Postcommodity is an interdisciplinary arts collective composed of Raven Chacon, Cristóbal Martínez, and Kade L. Twist (2015 USA Art fellow) and based in the southwestern United States. The collective operates through a shared indigenous lens that engages the assaultive manifestations of the global market. Postcommodity works to forge new metaphors to rationalize our shared experiences within an increasingly challenging contemporary environment. Through indigenous narratives of cultural self-determination, Postcommodity pushes back against the ever-increasing velocities and complex forms of violence that have colonized the 21st century.

postcommodity.com

They will present a talk on their Piece called Repellent Fence:

Repellent Fence – 2015.

Land art installation and community engagement (Earth, cinder block, para-cord, pvc spheres, helium).

Installation view, US/Mexico Border, Douglas, Arizona / Agua Prieta, Sonora.

The Repellent Fence is a social collaborative project among individuals, communities, institutional organizations, publics, and sovereigns that culminate with the establishment of a large-scale temporary monument located near Douglas, Arizona and Agua Prieta, Sonora. This 2 mile long ephemeral land-art installation is comprised of 26 tethered balloons, that are each 10 feet in diameter, and float 50 feet above the desert landscape. The balloons that comprise Repellent Fence are enlarged replicas of an ineffective bird repellent product.
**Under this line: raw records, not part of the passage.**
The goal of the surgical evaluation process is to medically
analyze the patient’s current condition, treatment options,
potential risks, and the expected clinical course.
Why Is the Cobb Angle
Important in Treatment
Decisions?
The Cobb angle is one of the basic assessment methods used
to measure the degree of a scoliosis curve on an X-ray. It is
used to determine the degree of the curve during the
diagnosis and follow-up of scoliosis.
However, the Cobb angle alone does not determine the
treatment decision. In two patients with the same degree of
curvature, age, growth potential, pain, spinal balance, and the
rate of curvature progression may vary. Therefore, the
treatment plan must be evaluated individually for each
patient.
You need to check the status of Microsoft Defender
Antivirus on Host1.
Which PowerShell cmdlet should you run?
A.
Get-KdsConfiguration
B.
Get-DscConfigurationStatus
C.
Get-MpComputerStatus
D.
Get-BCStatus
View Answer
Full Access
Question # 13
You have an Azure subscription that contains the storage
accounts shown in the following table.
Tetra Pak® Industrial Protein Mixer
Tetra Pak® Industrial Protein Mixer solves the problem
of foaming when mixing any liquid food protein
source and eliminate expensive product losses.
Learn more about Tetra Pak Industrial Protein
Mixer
Coincidently, these balloons use indigenous medicine colors and iconography — the same graphic used by indigenous peoples from South America to Canada for thousands of years. The purpose of this monument is to bi-directionally reach across the U.S./Mexico border as a suture that stitches the peoples of the Americas together—symbolically demonstrating the interconnectedness of the Western Hemisphere by recognizing the land, indigenous peoples, history, relationships, movement and communication.